Elle a pris ma main. Moi je ne voulais pas. D'ailleurs je ne voulais rien. Finir mon verre et rentrer. Elle a pris ma main et moi je n’ai pas osé lui dire non. Ça c'est passé comme ça, elle sortait de je ne sais où, elle est passée près de moi, j'ai posé mon verre, je me suis levé de ma chaise et je l’ai suivie. J'ai fait ça sans réfléchir mais l'instant suivant j'étais déjà entrain de regretter. Où est-ce qu'elle m'emmenait ? J'en avais autant envie que de dormir dehors en décembre, mais alors pourquoi ne pas le lui dire ? De quoi avais-je peur ? Et si je lui avais dit non, elle m'aurait pétrifié sur place ? Abandonné sur ma chaise, partie voir ailleurs ? Bah...Qui craint l'ordinaire ? J'aurais dû lui dire, lui opposer jeune fille une verte fin de non recevoir, du genre non merci très peu pour moi, par pitié. Et après ? Elle m'aurait fait grief du manque d’entrain avec lequel j'habillais mes jours ? En ces termes ? Elle aurait eu raison, soit, mais quoi, c'eût été peine perdue, je n'en aurais été que plus morose.
J'imagine que c'est ça mon problème, que tout ce qui est dit à mon sujet est vrai et vérifié, que je suis un triste sire sans plus d'allant qu'une éponge de mer pleurnichant à propos de l'humidité des océans ; un type qui ne sourit que très rarement et qui trouve que les occasions de se réjouir ne fleurissent pas les tombes. La joie de vivre ? Ha Ha! De quoi parle-t-on ? Merci de précisez votre pensée s'il vous plaît, j'ai peur de ne pas comprendre. Mais bien sûr à elle je n'ai rien à expliquer, tout ça n'est abîmé qu'au fond de moi, gravité et inertie confondues.

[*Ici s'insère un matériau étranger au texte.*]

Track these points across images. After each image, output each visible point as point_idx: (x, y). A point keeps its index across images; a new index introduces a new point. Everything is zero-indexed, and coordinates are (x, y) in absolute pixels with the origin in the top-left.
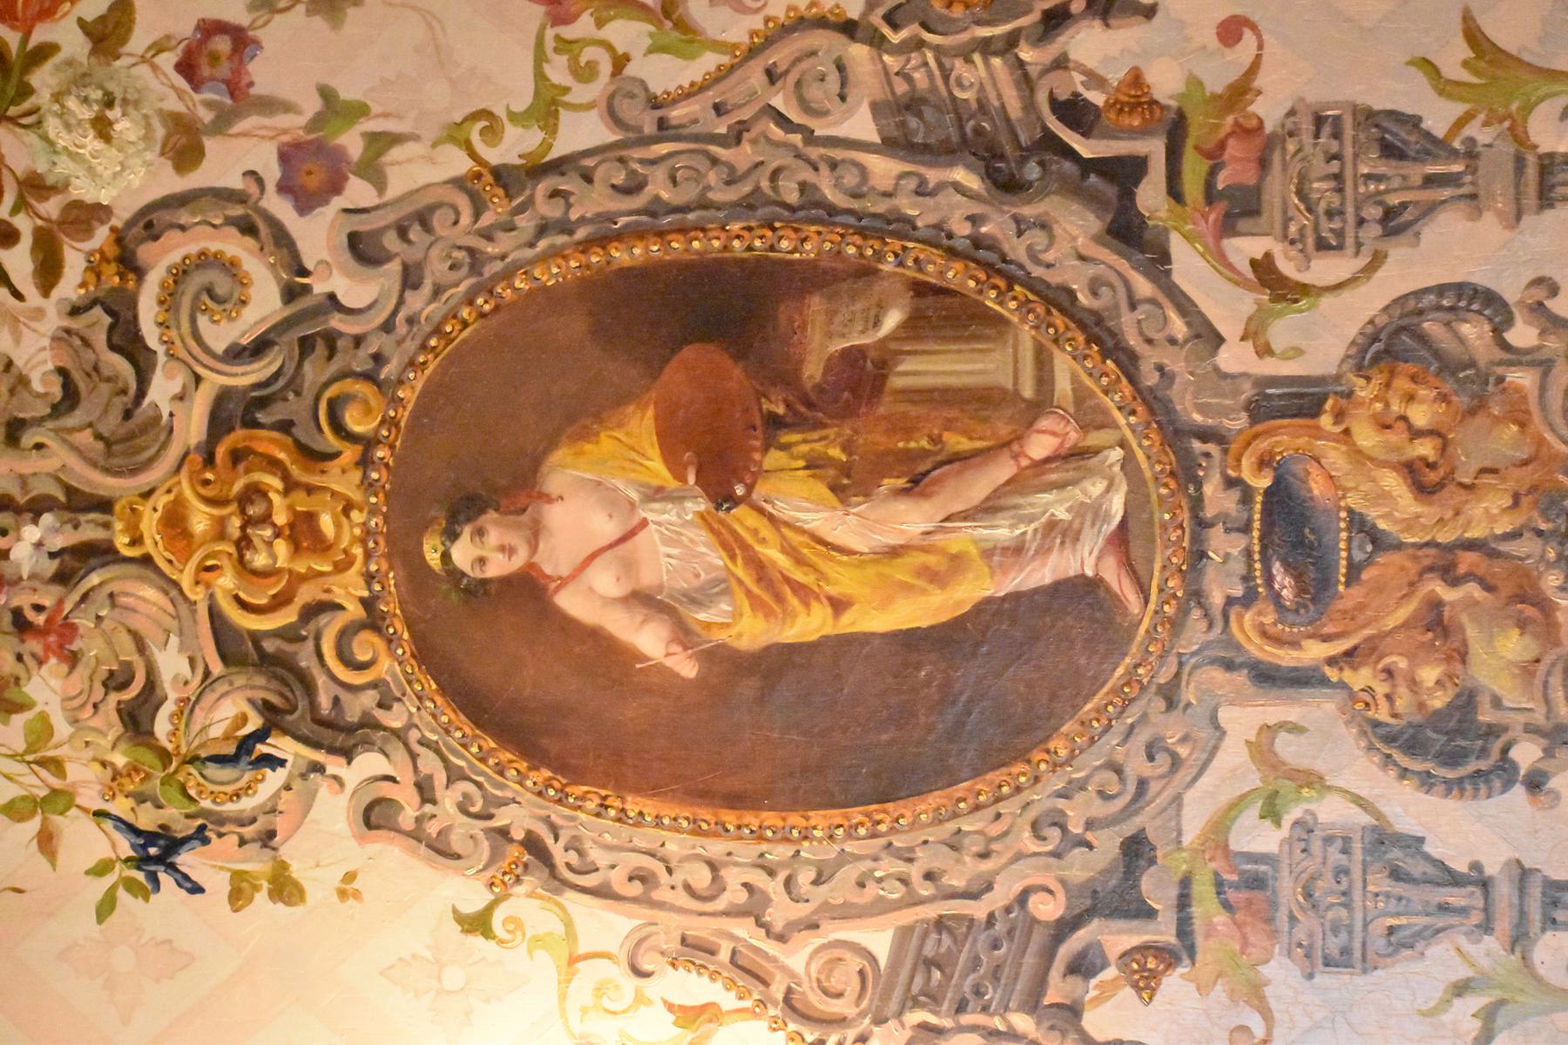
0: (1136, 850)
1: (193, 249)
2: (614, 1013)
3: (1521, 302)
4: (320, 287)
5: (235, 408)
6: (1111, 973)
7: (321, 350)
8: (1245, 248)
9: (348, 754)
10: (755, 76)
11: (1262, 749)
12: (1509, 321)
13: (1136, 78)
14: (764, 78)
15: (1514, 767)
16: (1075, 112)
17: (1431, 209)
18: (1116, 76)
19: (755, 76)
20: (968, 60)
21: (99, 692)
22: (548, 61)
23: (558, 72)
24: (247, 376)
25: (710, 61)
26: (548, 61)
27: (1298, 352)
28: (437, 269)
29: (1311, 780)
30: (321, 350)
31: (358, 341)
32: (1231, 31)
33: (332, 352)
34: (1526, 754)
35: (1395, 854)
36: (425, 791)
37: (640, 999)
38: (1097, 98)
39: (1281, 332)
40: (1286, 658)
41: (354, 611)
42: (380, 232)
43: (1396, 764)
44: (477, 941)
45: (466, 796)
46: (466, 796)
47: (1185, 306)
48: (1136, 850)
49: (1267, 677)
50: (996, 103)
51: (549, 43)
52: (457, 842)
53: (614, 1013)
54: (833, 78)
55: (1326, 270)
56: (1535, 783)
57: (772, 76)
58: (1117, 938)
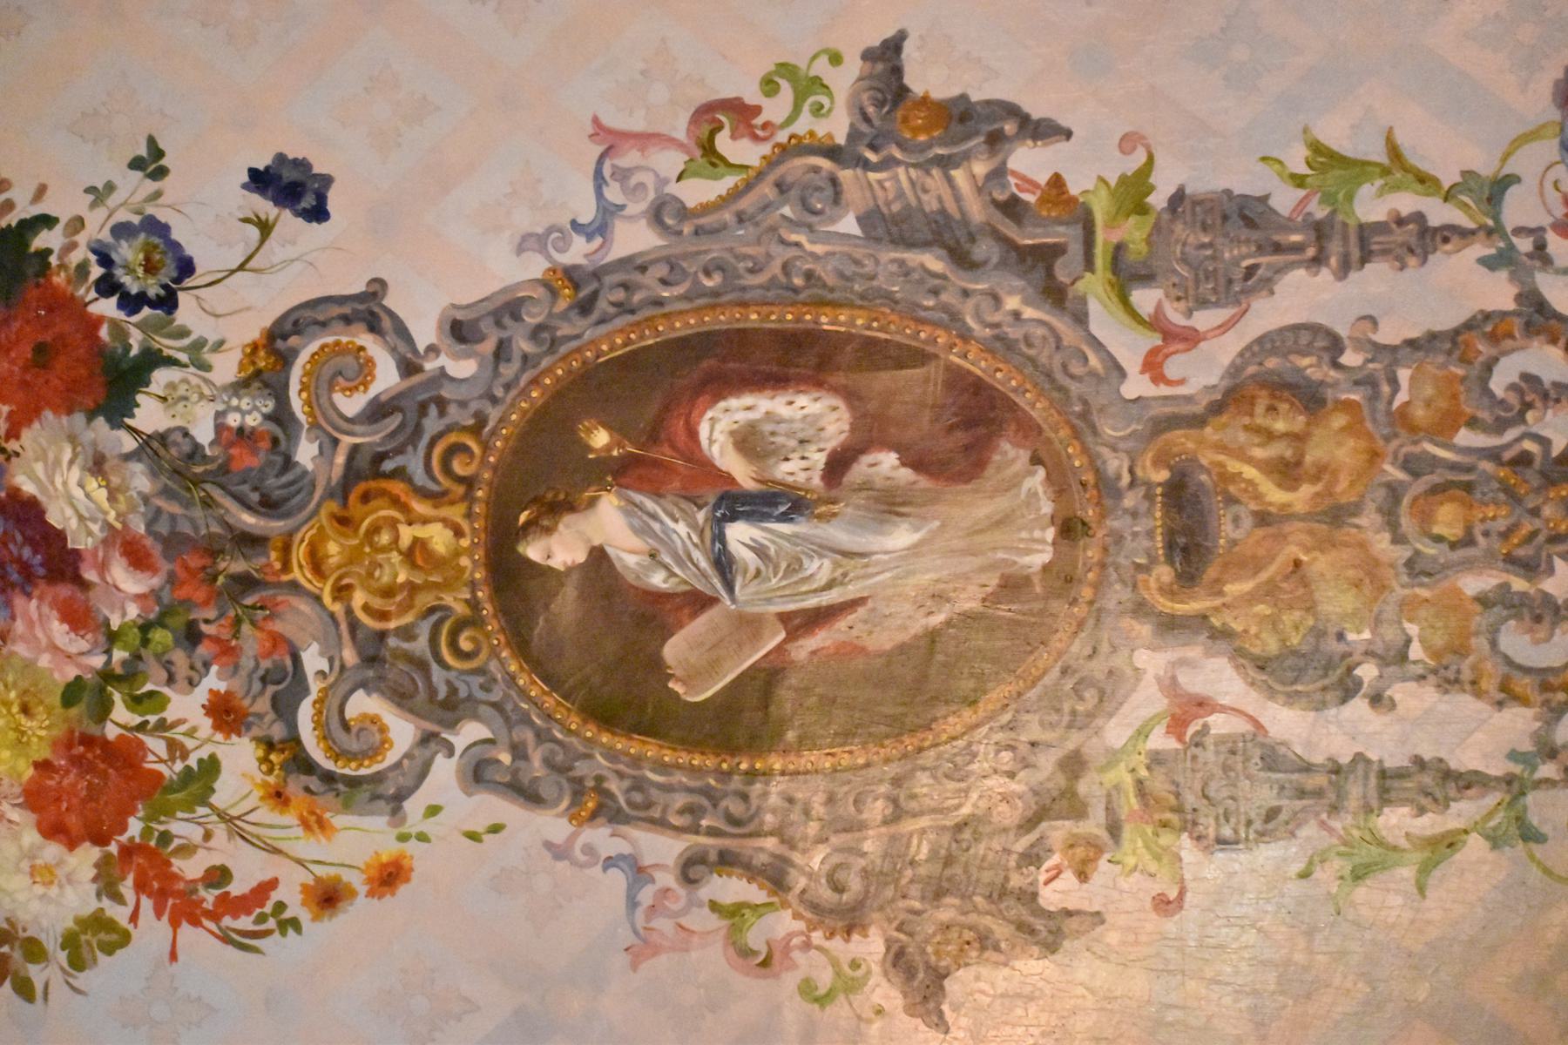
0: (1074, 764)
1: (330, 340)
2: (1548, 169)
3: (1349, 338)
4: (430, 366)
5: (363, 462)
6: (1055, 859)
7: (433, 410)
8: (1145, 299)
9: (452, 725)
10: (767, 190)
11: (1170, 686)
12: (1341, 351)
13: (1057, 182)
14: (776, 190)
15: (1359, 683)
16: (1012, 208)
17: (1281, 270)
18: (1043, 178)
19: (767, 190)
20: (928, 173)
21: (257, 686)
22: (607, 185)
23: (613, 193)
24: (369, 438)
25: (729, 182)
26: (607, 185)
27: (1182, 382)
28: (524, 345)
29: (1203, 705)
30: (433, 410)
31: (463, 404)
32: (1128, 143)
33: (442, 413)
34: (1367, 672)
35: (1091, 622)
36: (519, 751)
37: (692, 903)
38: (1029, 198)
39: (1172, 369)
40: (1181, 608)
41: (460, 609)
42: (477, 320)
43: (1278, 692)
44: (562, 866)
45: (552, 751)
46: (552, 751)
47: (1098, 345)
48: (1074, 764)
49: (1170, 625)
50: (957, 216)
51: (607, 171)
52: (546, 791)
53: (1548, 169)
54: (829, 192)
55: (1204, 320)
56: (1376, 700)
57: (781, 187)
58: (1057, 831)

Elle a pris ma main je me suis levé et je l'ai suivie, avant ça j'avais posé mon verre et maintenant elle rit si fort que je vois rutiler ses trente deux dents en trois D, elle qui n’a pour le moment d’existentiel que les quarante huit kilos de son corps élastique. Elle qui se trémousse devant moi qui renâcle.
Lui dire non. Autant s’atteler à convaincre une ruche, abeilles après abeilles, que le miel colle aux dents.
Elle me hurle quelque chose - du japonais ?- qui dit «Boum Boum Banzaï!» plusieurs fois, j'en compte jusqu'à cinq. Elle ne m'a pas lâché, pas plus que son sourire. Je sens bouger ses doigts fins dans le creux de ma main. Toute la salle remue les épaules et ondule du bassin. C'est pitoyable.
Je hurle avec elle «Boum Boum Banzaï!», cinq fois, avant d'embrasser sa bouche.